Trip MacCracken

Jacksonville Jaguars
- Title: Director of Roster Management

Personal information
- Born: June 30, 1974 (age 52) Akron, Ohio

Career information
- College: Hamilton College Duke

Career history
- Cleveland Browns (1999–2009) Salary cap manager; Kansas City Chiefs (2010–2017) Director of football administration; Senior Bowl (2017–2018) College scouting consultant; Arizona Hotshots (2018–2019) Director of player personnel; New York Guardians (2019–2020) Director of player personnel; Jacksonville Jaguars (2021-2023) Director of roster management; Jacksonville Jaguars (2023-Present) Director of player finance;

= Trip MacCracken =

Alan "Trip" MacCracken (born June 30, 1974) is currently the Director of Player Finance for the Jacksonville Jaguars.

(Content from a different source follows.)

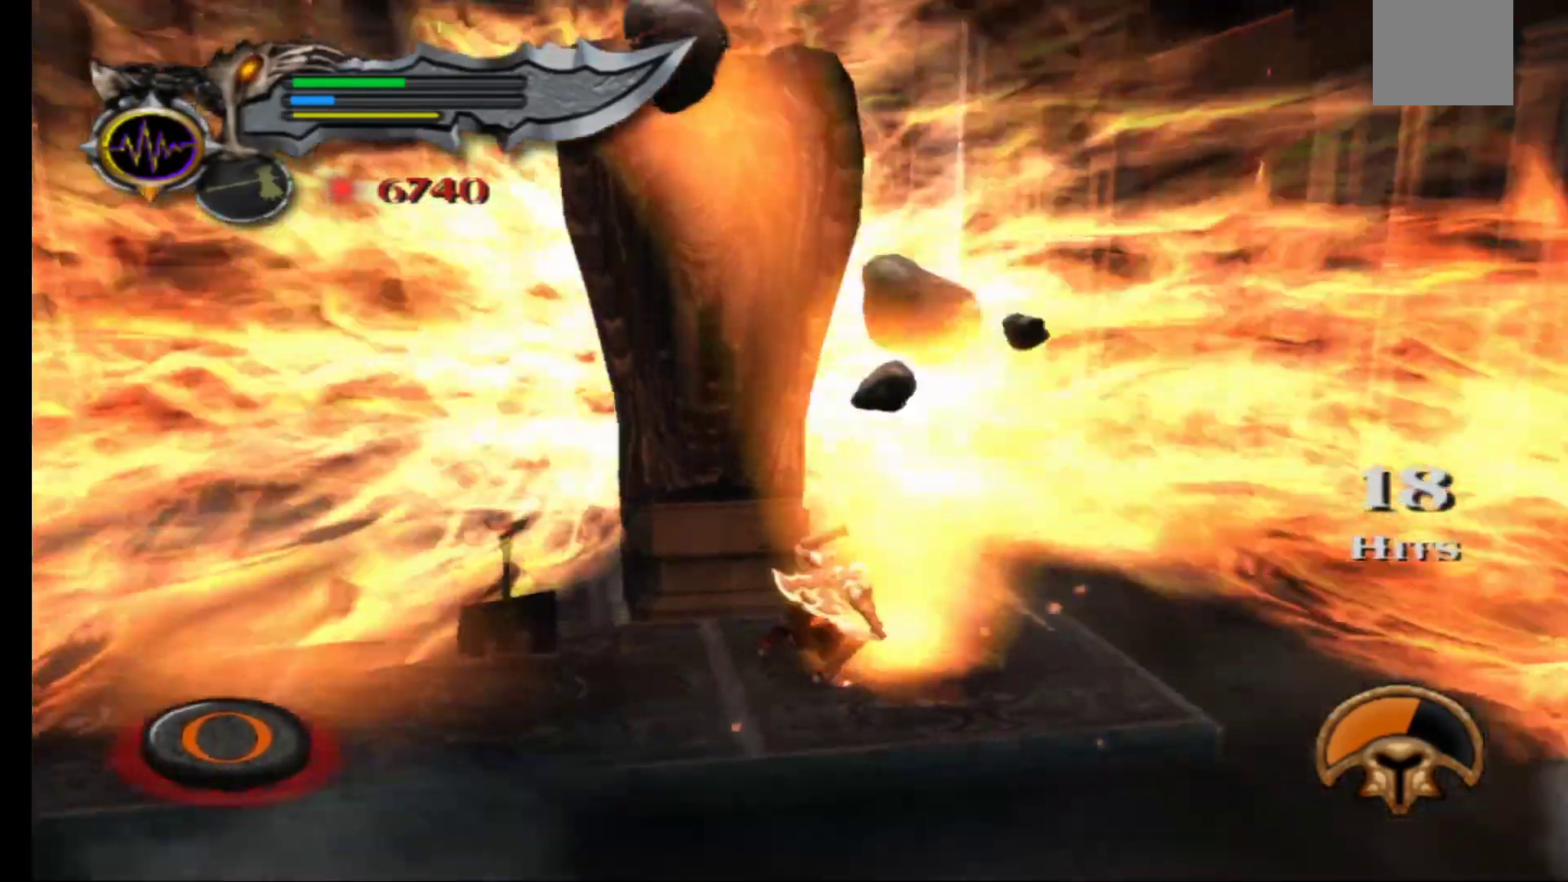
{"dt_ms": 500, "buttons": [], "left_stick": "center", "right_stick": "center", "events": [[33, "B", "down"], [150, "B", "up"], [233, "B", "down"], [333, "B", "up"]]}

MacCracken graduated from Hawken School, where he captained the football and baseball teams, and became an undergraduate at Hamilton College. During his junior year, he went off campus to do an internship at the White House. While in Washington, MacCracken also found work as an intern with the Washington Redskins. After Hamilton, MacCracken continued his work with the Redskins while receiving his J.D. at Duke Law School. He also spent a summer working for the NFL Management Council, which represents ownership in the Collective Bargaining Agreement. Upon graduation from law school in 1999, MacCracken joined the Cleveland Browns for their first season as an expansion team. He spent eleven years with the Cleveland Browns, where he was in charge of managing the salary cap and the team's chief contract negotiator. He was hired by the Kansas City Chiefs in 2010 as Director of Football Administration. He was fired by the Chiefs in May 2017. He joined the Guardians of the newly-formed XFL in 2019 as Director of Player Personnel.